Il y a de la souffrance, des conflits lorsque nous cherchons individuellement à être bien sans comprendre qu’il n’y a aucun bien-être si l’autre avec qui nous sommes en relation n’est pas bien. Si nous souffrons, c’est parce que nous avons été conditionnés à chercher une fin et non comprendre ce qu’est le véritable sens de la relation à chaque instant. Le sentiment est toujours maintenant, l’autre aussi vit des sentiments en cet instant, mais si je suis concentré sur mes désirs qui sont des idées concernant ce que je cherche personnellement à avoir, être ou faire, alors je ne suis pas conscient de la relation, je suis en dehors du présent qui sont nos sentiments. Je suis inconscient, donc en état d’égoïsme. Me comprenez-vous ? Le problème n’est pas l’autre, mais ce que je suis en relation avec l’autre qui cause un problème.

Je répète la phrase originale de ce sous-chapitre, car il se pourrait que vous l’ayez déjà oublié.

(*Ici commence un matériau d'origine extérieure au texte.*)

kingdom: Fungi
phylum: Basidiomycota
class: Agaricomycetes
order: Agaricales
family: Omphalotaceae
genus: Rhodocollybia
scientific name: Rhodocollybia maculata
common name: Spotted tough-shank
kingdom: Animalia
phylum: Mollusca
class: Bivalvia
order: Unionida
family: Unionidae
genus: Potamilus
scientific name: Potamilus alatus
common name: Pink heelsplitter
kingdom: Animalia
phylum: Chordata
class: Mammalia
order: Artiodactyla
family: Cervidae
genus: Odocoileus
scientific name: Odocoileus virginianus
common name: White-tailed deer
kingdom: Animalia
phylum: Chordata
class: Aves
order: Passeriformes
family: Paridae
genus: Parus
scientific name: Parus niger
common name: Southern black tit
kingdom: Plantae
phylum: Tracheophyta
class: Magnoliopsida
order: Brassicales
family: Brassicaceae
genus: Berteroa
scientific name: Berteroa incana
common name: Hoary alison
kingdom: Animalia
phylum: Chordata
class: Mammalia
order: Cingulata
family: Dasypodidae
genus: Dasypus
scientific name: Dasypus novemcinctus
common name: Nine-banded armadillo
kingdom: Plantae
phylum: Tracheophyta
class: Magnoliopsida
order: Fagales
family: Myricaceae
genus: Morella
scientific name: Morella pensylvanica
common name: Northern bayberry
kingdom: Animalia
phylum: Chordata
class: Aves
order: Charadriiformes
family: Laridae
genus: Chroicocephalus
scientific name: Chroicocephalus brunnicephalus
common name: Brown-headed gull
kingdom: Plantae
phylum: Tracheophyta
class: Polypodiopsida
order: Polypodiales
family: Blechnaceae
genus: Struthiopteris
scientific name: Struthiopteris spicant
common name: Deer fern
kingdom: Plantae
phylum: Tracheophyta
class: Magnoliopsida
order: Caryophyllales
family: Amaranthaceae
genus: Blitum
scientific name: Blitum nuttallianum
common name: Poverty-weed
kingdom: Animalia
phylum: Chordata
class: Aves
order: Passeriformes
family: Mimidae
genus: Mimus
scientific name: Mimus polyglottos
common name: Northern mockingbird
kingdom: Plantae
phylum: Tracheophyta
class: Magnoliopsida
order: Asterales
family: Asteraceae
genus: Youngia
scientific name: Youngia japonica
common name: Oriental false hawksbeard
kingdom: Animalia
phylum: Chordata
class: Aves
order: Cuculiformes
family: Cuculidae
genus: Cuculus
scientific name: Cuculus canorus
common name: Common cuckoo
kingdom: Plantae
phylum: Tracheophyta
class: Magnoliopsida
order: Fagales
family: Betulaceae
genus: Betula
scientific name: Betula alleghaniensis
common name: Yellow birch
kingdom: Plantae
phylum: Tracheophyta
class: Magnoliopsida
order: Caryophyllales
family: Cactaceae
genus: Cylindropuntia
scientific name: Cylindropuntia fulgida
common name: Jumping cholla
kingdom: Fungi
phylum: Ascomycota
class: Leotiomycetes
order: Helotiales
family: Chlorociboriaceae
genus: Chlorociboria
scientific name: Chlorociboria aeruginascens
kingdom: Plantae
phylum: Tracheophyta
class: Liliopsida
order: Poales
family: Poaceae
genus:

Toutes les souffrances et les douleurs sont causées parce que nous sommes conditionnés à nous réaliser, à s’accomplir ou chercher le succès, le bonheur ou la réussite individuelle. Nous sommes programmés à fuir le moment présent et programmés à se séparer des autres par l’individualité. Est-ce assez clair pour vous ? En vérité, nous sommes ignorants et inconscients de ce que nous sommes et alors nous cherchons toute sorte de moyen pour arriver à nous connaître et nous aimer.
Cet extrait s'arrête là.